2. Large Codebase Context

Cache a set of source files you're repeatedly asking questions about — great for refactoring sessions or code review loops.

typescript
const sourceFiles = await loadProjectFiles(); // e.g., 10k tokens of .ts files

const response = await client.messages.create({
    model: 'claude-opus-4-5',
    max_tokens: 8096,
    messages: [
        {
            role: 'user',
            content: [
                {
                    type: 'text',
                    text: `Here is the codebase:\n\n${sourceFiles}`,
                    cache_control: { type: 'ephemeral' }, // cache the files
                },
                {
                    type: 'text',
                    text: userQuery, // "Why does AuthService throw here?" — not cached
                },
            ],
        },
    ],
});

Each follow-up question reuses the cached file context.

3. RAG Document Cache

When you've retrieved a large set of documents and will ask multiple questions against them in the same session:

typescript
const retrievedDocs = await vectorSearch(query, { topK: 20 }); // large result set
const docText = formatDocsAsContext(retrievedDocs);

const response = await client.messages.create({
    model: 'claude-opus-4-5',
    max_tokens: 4096,
    system: [
        {
            type: 'text',
            text: 'You are a helpful assistant.

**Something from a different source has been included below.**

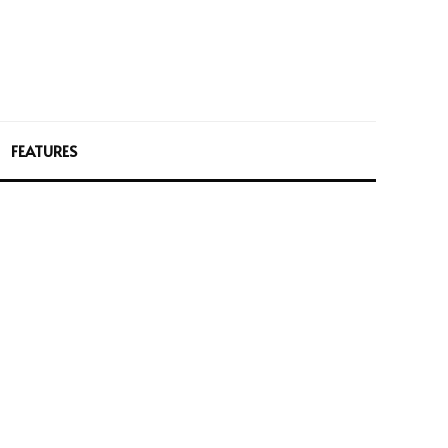
FEATURES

Answer only from the provided documents.',
            cache_control: { type: 'ephemeral' }, // cache system prompt
        },
    ],
    messages: [
        {
            role: 'user',
            content: [
                {
                    type: 'text',
                    text: docText,
                    cache_control: { type: 'ephemeral' }, // cache the docs separately
                },
                {
                    type: 'text',
                    text: userQuestion,
                },
            ],
        },
    ],
});

You can have multiple cache breakpoints — Anthropic supports up to 4 simultaneously.

4. Few-Shot Example Bank

Cache a large set of input/output examples when doing structured generation (e.g., code transformation, classification):

typescript
const fewShotExamples = `
  Input: [raw SQL] → Output: [TypeORM entity]
  ... [50 examples, ~6000 tokens]
`;

const response = await client.messages.create({
    model: 'claude-opus-4-5',
    max_tokens: 2048,
    messages: [
        {
            role: 'user',
            content: [
                {
                    type: 'text',
                    text: fewShotExamples,
                    cache_control: { type: 'ephemeral' },
                },
                {
                    type: 'text',
                    text: `Now convert this:\n${newSqlInput}`,
                },
            ],
        },
    ],
});

Key Pattern

In all these cases, the structure is the same:

[STABLE, LARGE content] ← cache_control here
[DYNAMIC, SMALL content] ← changes each request, not cached

The cache busts whenever the stable content changes, so keep it truly stable within a session window (remember the 5-minute TTL).